E no papel de Richard Phillips, Tom Hanks tem uma das grandes interpretações de uma já espetacular carreira – ao menos, a melhor na última década. O roteiro pouco oferece sobre o passado dele e Greengrass se aproveita da persona do ator para gerar empatia, ao mesmo tempo em que Hanks consegue compor um personagem multifacetado, que precisa tentar manter uma aparência segura, mas não deixa de revelar medo e vulnerabilidade. O ator alcança esse objetivo sem visíveis dificuldades, com um trabalho maduro, que abrange uma série de emoções durante as pouco mais de duas horas de produção, sempre com domínio total sobre seu ofício. A cena final, por exemplo, apresenta um trabalho magnífico de Hanks, com toda essa gama de sentimentos vindo à tona ao mesmo tempo – e ele mereceria sua sexta indicação ao Oscar nem que fosse apenas por essa cena.

Mas Capitão Phillips não é um filme de um personagem só. O antagonista vivido por Barkhad Abdi é, de longe, a grande surpresa da produção. Dono de um passado misterioso – ainda que o roteiro dê algumas dicas sobre suas origens –, Muse é o contraponto perfeito ao capitão de Hanks: seguro de si, perigoso, mas consciente de ter se metido em algo muito maior do que poderia ter controle, o personagem surge aos olhos do espectador não apenas como um vilão unidimensional, mas como um ser humano completo, com suas dúvidas, dilemas e até mesmo um pouco de humanidade. E Abdi transmite essas percepções de modo natural, sem jamais deixar de lado o aspecto ameaçador de seu personagem, mesmo com seu físico nada intimidante.

Interessante notar também como Greengrass estabelece, desde a sequência da abordagem dos piratas, um verdadeiro duelo entre Phillips e Muse. Ali estão os dois líderes de seu grupo, ambos descobrindo a melhor forma de lidar com a situação em que se veem envolvidos e, acima de tudo, tentando entender o “adversário”. Nesse sentido, as poucas informações sobre o passado dos personagens funcionam de modo certeiro, repassando essa dúvida também para a plateia. O cineasta e o roteirista montam quase um jogo de gato e rato entre os dois e a dinâmica entre Phillips e Muse – ou, mais precisamente, entre Hanks e Abdi – acaba se tornando um dos pontos altos do filme.

É possível encontrar em Capitão Phillips um comentário sobre a política mundial e a relação entre países desenvolvidos e países de terceiro mundo, tanto na forma como retrata os objetivos dos somalis quanto pela abismal diferença de poderio entre a Marinha norte-americana e os despreparados piratas.

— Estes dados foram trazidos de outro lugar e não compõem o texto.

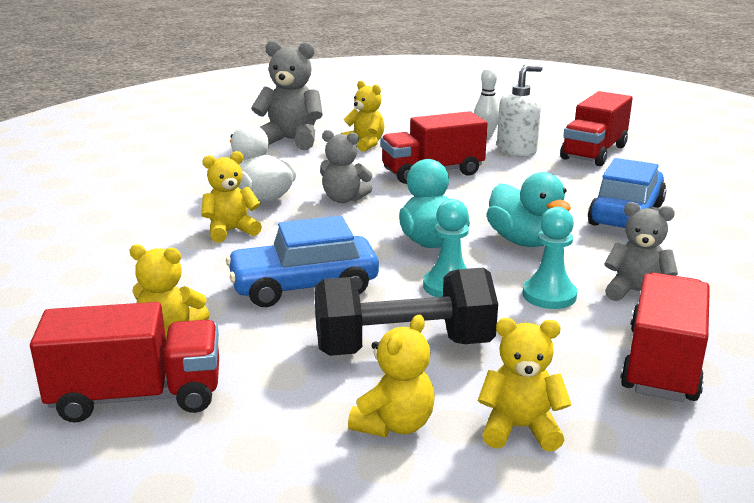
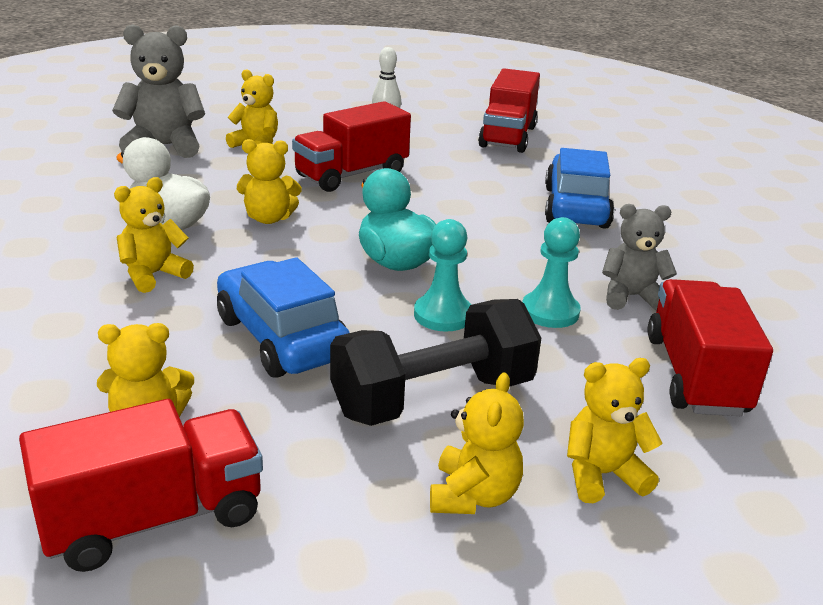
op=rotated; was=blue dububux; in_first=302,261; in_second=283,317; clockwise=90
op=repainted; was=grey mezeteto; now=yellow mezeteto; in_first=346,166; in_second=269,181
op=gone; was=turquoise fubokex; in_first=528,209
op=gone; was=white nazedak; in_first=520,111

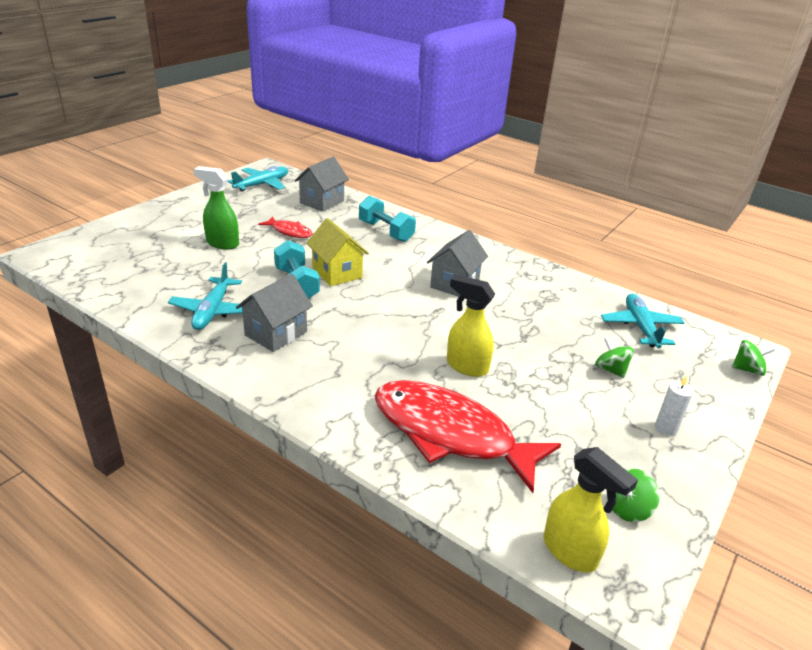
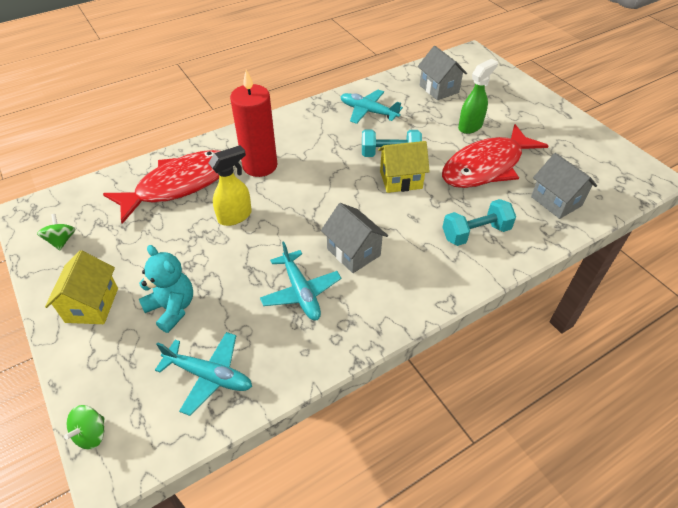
op=swapped; was=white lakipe; now=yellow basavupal; in_first=674,405; in_second=81,287
op=swapped; was=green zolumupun; now=turquoise mezeteto; in_first=614,357; in_second=166,289
op=new; now=red lakipe; in_second=253,123
op=shifted; was=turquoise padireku; in_first=258,179; in_second=300,281
op=shifted; was=grey basavupal; in_first=274,313; in_second=442,73
op=scaled; was=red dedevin; in_first=286,227; in_second=495,156; ratio=2.19
op=gone; was=yellow pekuvan; in_first=590,510

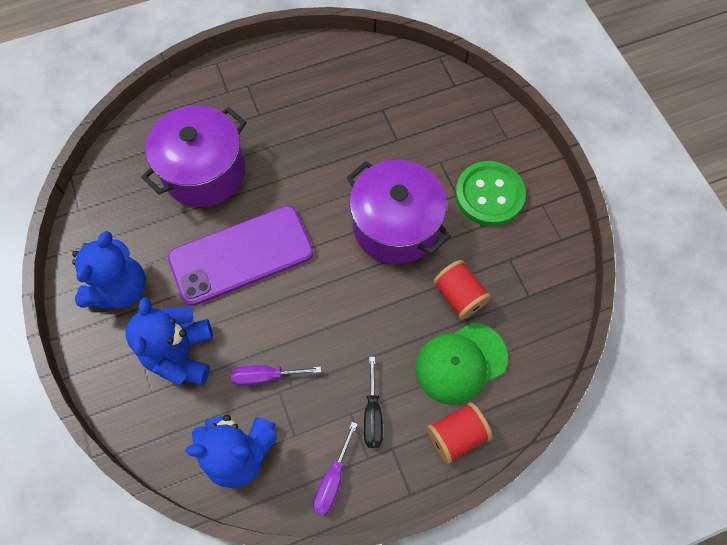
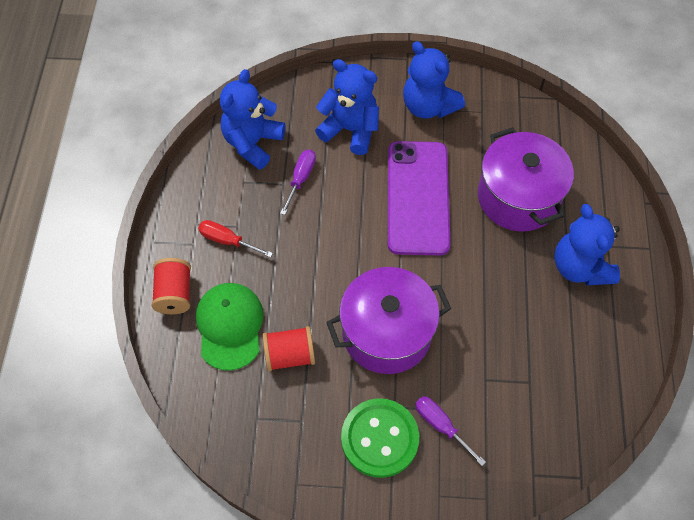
op=repainted; was=black garukok; now=red garukok; in_first=373,402; in_second=235,239
op=shifted; was=purple garukok; in_first=335,469; in_second=450,431
op=new; now=blue mezeteto; in_second=587,244

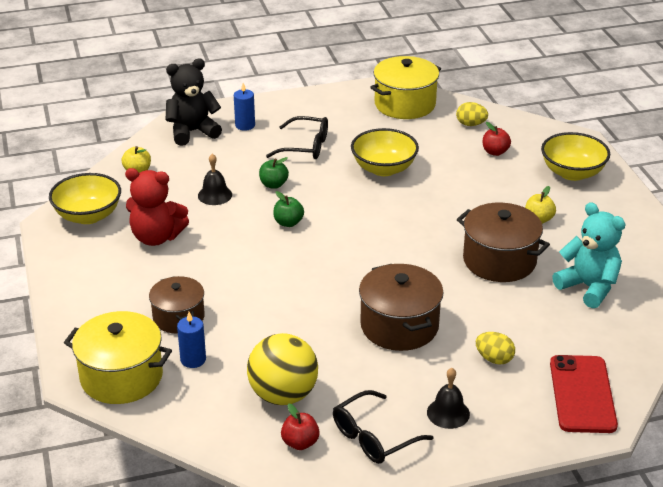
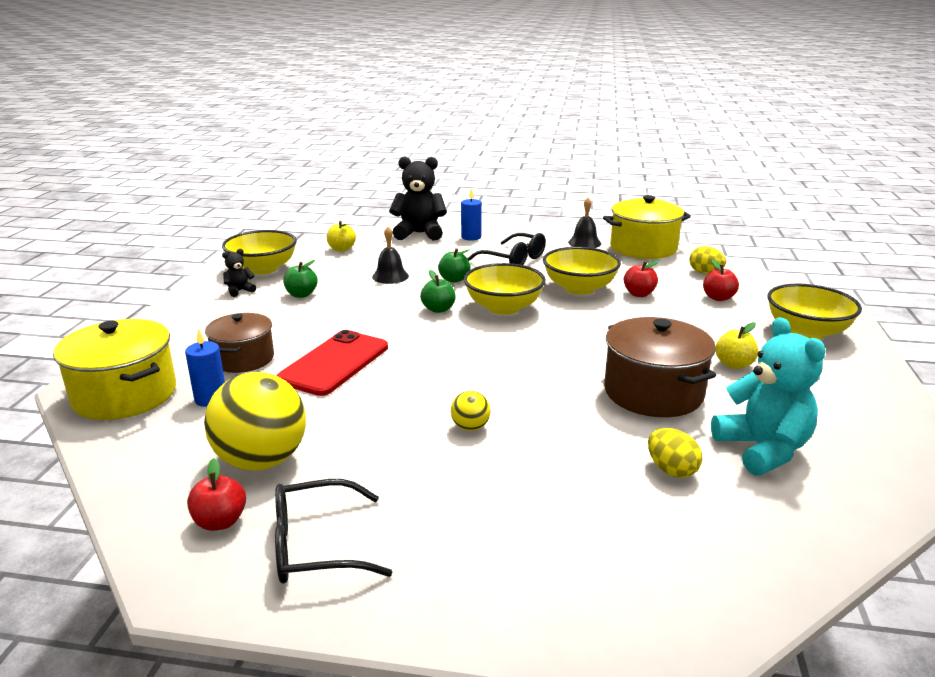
op=new; now=black mezeteto; in_second=239,273
op=shifted; was=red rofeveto; in_first=584,394; in_second=332,363
op=swapped; was=red mezeteto; now=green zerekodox; in_first=157,207; in_second=300,279
op=swapped; was=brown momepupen; now=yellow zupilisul; in_first=401,307; in_second=470,411
op=new; now=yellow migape; in_second=505,289
op=shifted; was=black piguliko; in_first=448,398; in_second=584,223
op=new; now=red zerekodox; in_second=641,279
op=shifted; was=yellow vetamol; in_first=495,348; in_second=675,453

Ao final, porém, o filme é “apenas” um thriller executado com incrível competência, que atinge todos os seus objetivos de fazer o espectador se sentir naquele inferno junto a Richard Phillips.

Tornar-se refém do talento de Paul Greengrass, quem diria, não é um mau negócio.

Comentários (14)

Camila Gomes | domingo, 01 de Dezembro de 2013 - 14:41

Excelente crítica Silvio. (y) ;)
E super concordo sobre as interpretações de Tom Hanks e Barkhad Abdi.
Confesso que me surpreendi com o personagem \"Muse\". Apesar de previsíveis, eu achei graça de alguns dos seus diálogos sarcásticos sobre os EUA.

Robson Nakazato | terça-feira, 03 de Dezembro de 2013 - 14:04

Aposto minhas fichas que o filme seja indicado ao Oscar nas seguintes categorias: Filme,Diretor,Ator,Ator Coadj.,Roteiro,Montagem/Edição (já tenhos absoluta certeza),Som e Efeitos Sonoros. Vamos esperar no inicio do ano que vem.